NeurIPS 2020

A Boolean Task Algebra for Reinforcement Learning

Review 1

Summary and Contributions: This paper considers the multi-task goal reaching setting in RL: that is, families of RL problems that share the same environment dynamics in which maximal reward is obtained by reaching a set of goal states, where different sets correspond to different tasks. As these sets form a boolean algebra, the paper then lifts that Boolean algebra to act on reward and value functions corresponding to these goal state sets. This allows for fast inference of a large number of value functions (exponential in the number of goal states) after learning the value functions for a small number of goal state sets (logarithmic in the number of goal states).

Strengths: This paper is well-written and a pleasant read; the assumptions are clearly stated and the mathematical notation, where non-obvious is defined. The results are, to the best of my knowledge, novel, and the theoretical claims appear to be sound. Perhaps one of the most useful insights of the paper is that, in the shortest-path setting given here, the number of value functions that must be learned before being able to infer the value function of any arbitrary is logarithmic in the number of goal states. I think a lot of the RL community wouldn’t be aware of this fact, and it nicely highlights the power of picking goals that take advantage of the structure of a given problem for more efficient learning and generalization. The experiments confirm the theory in the tabular setting, and the function approximation setting also appears promising.

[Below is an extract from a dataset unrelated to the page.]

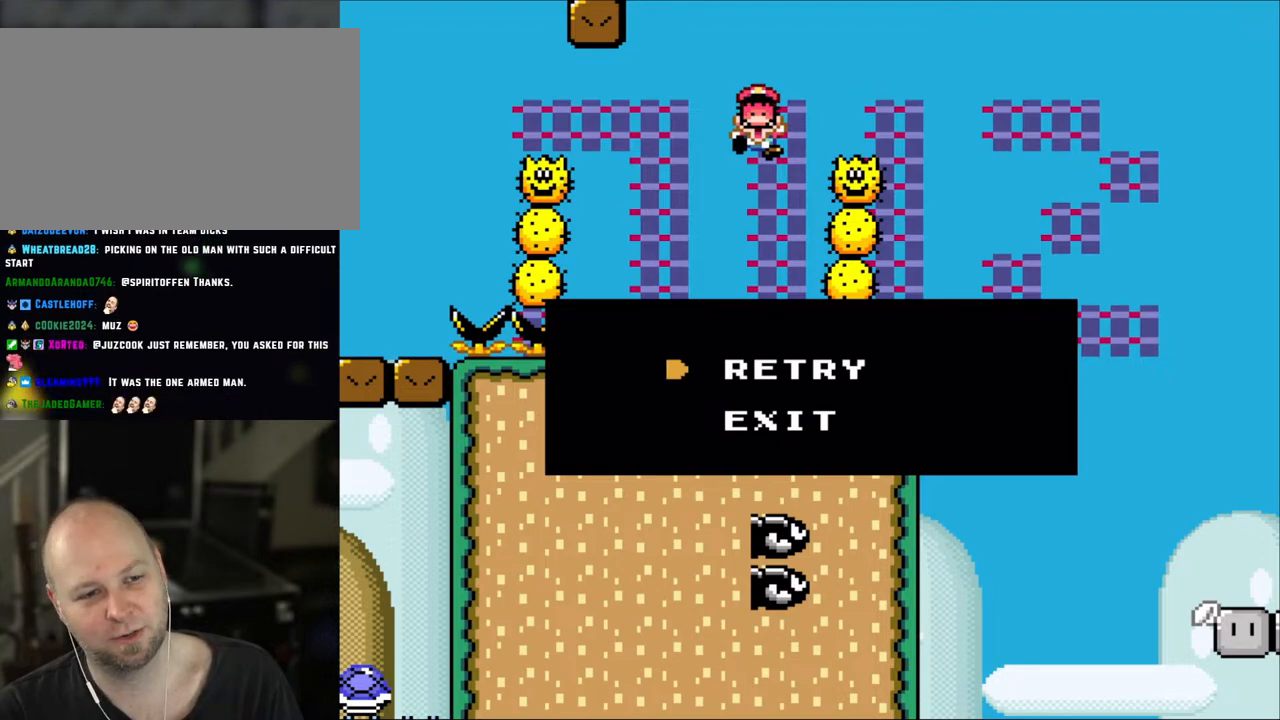
Gameplay with a controller (Nintendo layout); each line is a JSON object with the inputs held at the frame after it (dt_ms = milliseconds from this image to that frame). "events" lists button and stick changes between this image and that frame as [ms after this image, input, new state], when the widget could be followed in between. Not read: L1 L3 R3.
{"dt_ms": 500, "buttons": ["A"], "events": [[417, "A", "down"]]}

Weaknesses: The biggest weakness of this paper is the restrictiveness of its assumptions: the contribution is less a boolean algebra for tasks in RL as a boolean algebra for goal state sets in shortest-path problems. While these do constitute a non-negligible subset of RL problems, many tasks of interest are not of this form. It’s not clear how the results from the paper how one would extend this boolean task algebra to other problems in RL, or indeed whether such an extension is possible. The assumptions also make the theory a bit less impressive than what the abstract suggests; given the natural construction of a Boolean algebra from a set of goal states, the extension to task reward functions is quite straightforward. I would have liked to see more empirical analysis of the value function approximation setting (rather than the exact tabular setting). Although it is likely not possible to obtain theoretically rigorous results in settings where the assumptions of the paper are violated, an empirical evaluation demonstrating the utility of the proposed method even in such settings would be encouraging. For example, could you evaluate the approach in the sparse reward setting? The notion of ‘task composition’ used in this paper is less powerful than that used more broadly in RL; the composition of boolean expressions described here is effectively equivalent to defining subsets of the absorbing state set.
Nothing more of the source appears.